Un símbolo de nuestro amor. Veintitrés años que hemos tenido para ir llenándolo, y gracias a la estricta organización, porque si es por Manolo habría metido hasta los aparejos de pesca. Sin muerte. Qué chocante es eso. Te engancho en un anzuelo, te saco de tu elemento y te dejo sin respirar un buen rato, ya verás que sensación más divertida. Mi Manolo siempre ha tenido sus gustos y yo se los he respetado, pero eso de la pesca sin muerte Aunque eso es casi mejor que si hubiera salido cazador, que las escopetas me dan mucho miedo. Imagínate si llega a guardar una en el armario cuando le dan esos arrebatos. Menos mal.
La verdad es que el ropero está todo organizadito, por colores y tipos de prendas. Milagrosamente, para llevar veintitrés años llenándolo, hay bastante hueco. Se está cómodo al principio, aunque después de tantas horas tengo hormigueo en una pierna. Esto va a ser como en las películas de los Hermanos Marx, cuando empieza a salir gente del armario. Pero el género de esta otra película no será cómico, no. Verás qué gracia, Manolo. Menos mal a la niña, que anoche le dio pena y me dejó entrar en casa cuando su padre se fue a la fábrica. Se piensa que me puede echar de casa así como así. Veintitrés años y tres hijos, ¡cómo para no estar muy cansada...!
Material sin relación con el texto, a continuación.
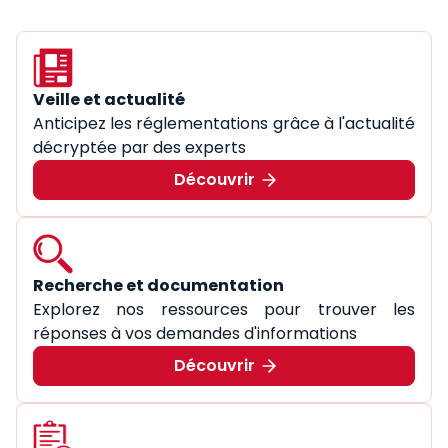
Veille et actualité
Anticipez les réglementations grâce à l'actualité
décryptée par des experts
Découvrir
Recherche et documentation
Explorez nos ressources pour trouver les
réponses à vos demandes d'informations
Découvrir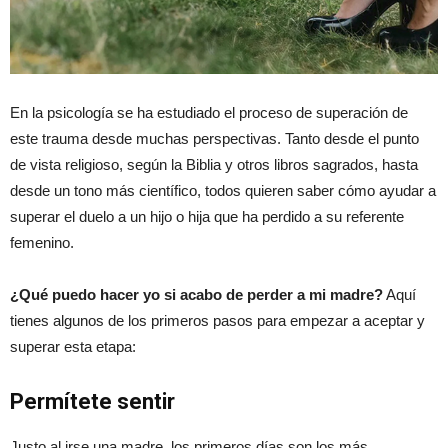
En la psicología se ha estudiado el proceso de superación de
este trauma desde muchas perspectivas. Tanto desde el punto
de vista religioso, según la Biblia y otros libros sagrados, hasta
desde un tono más científico, todos quieren saber cómo ayudar a
superar el duelo a un hijo o hija que ha perdido a su referente
femenino.
¿Qué puedo hacer yo si acabo de perder a mi madre?
Aquí
tienes algunos de los primeros pasos para empezar a aceptar y
superar esta etapa:
Permítete sentir
Justo al irse una madre, los primeros días son los más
Digo yo que, si hubiéramos puesto un interruptor dentro del armario podría leer para matar el rato, porque de darle vueltas y vueltas se me viene cada cosa que se me hace un nudo en la garganta y se me nublan los ojos.
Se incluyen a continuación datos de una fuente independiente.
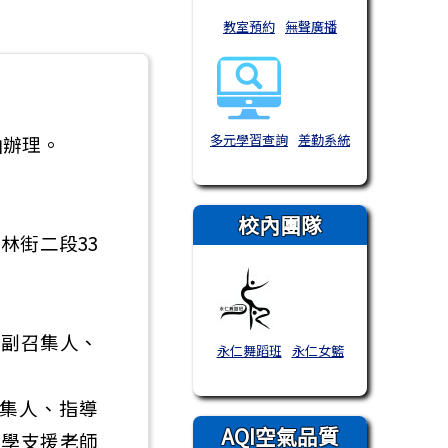
教室預約
無聲廣播
函辦理。
多元學習查詢
差勤系統
校內團隊
林街二段33
、副召集人、
永仁舞蹈班
永仁女籃
集人、指導
AQI空氣品質
教學支援老師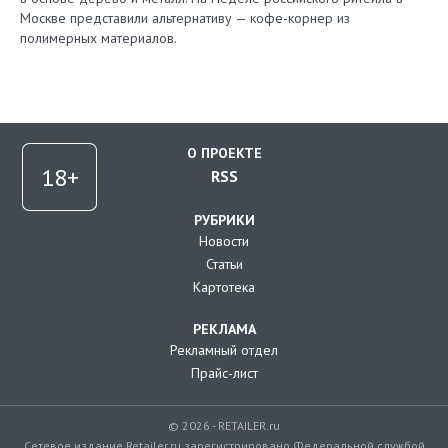
Москве представили альтернативу — кофе-корнер из
полимерных материалов.
О ПРОЕКТЕ
RSS
РУБРИКИ
Новости
Статьи
Картотека
РЕКЛАМА
Рекламный отдел
Прайс-лист
© 2026 - RETAILER.ru
Сетевое издание Retailer.ru зарегистрировано Федеральной службой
Ya está ahí. Pisa igual de fuerte que cuando tenía veinte años y es como un reloj. Acaba el turno a las seis y son y media. Llega clavado y dándole al móvil. El sinvergüenza. ¡Con cuál de todas sus amiguitas estará hablando! Menudas facturas de teléfono, y luego decía que era culpa de la compañía, que le cargaba llamadas que no había hecho, que le iban a oír, que se iba a dar de baja. Pero qué cara más dura, como si yo me chupara el dedo, vamos. Riéndose de sus hijos y de su mujer, negándolo todo, mirándome como si estuviera loca. Y ahora, desde que consiguió que me ingresaran, aprovechando para tirarse en la cama con el mono y los zapatos puestos. Ay, Manolo, más vale que dejes el áifon y te duermas de una vez por todas. Que el armario, mi precioso armario de tres cuerpos, que no pienso dejar que lo disfrute otra, está plagadito de monstruos y yo tengo la llave.
Duérmete ya, Manolo, que tu pesadilla te espera.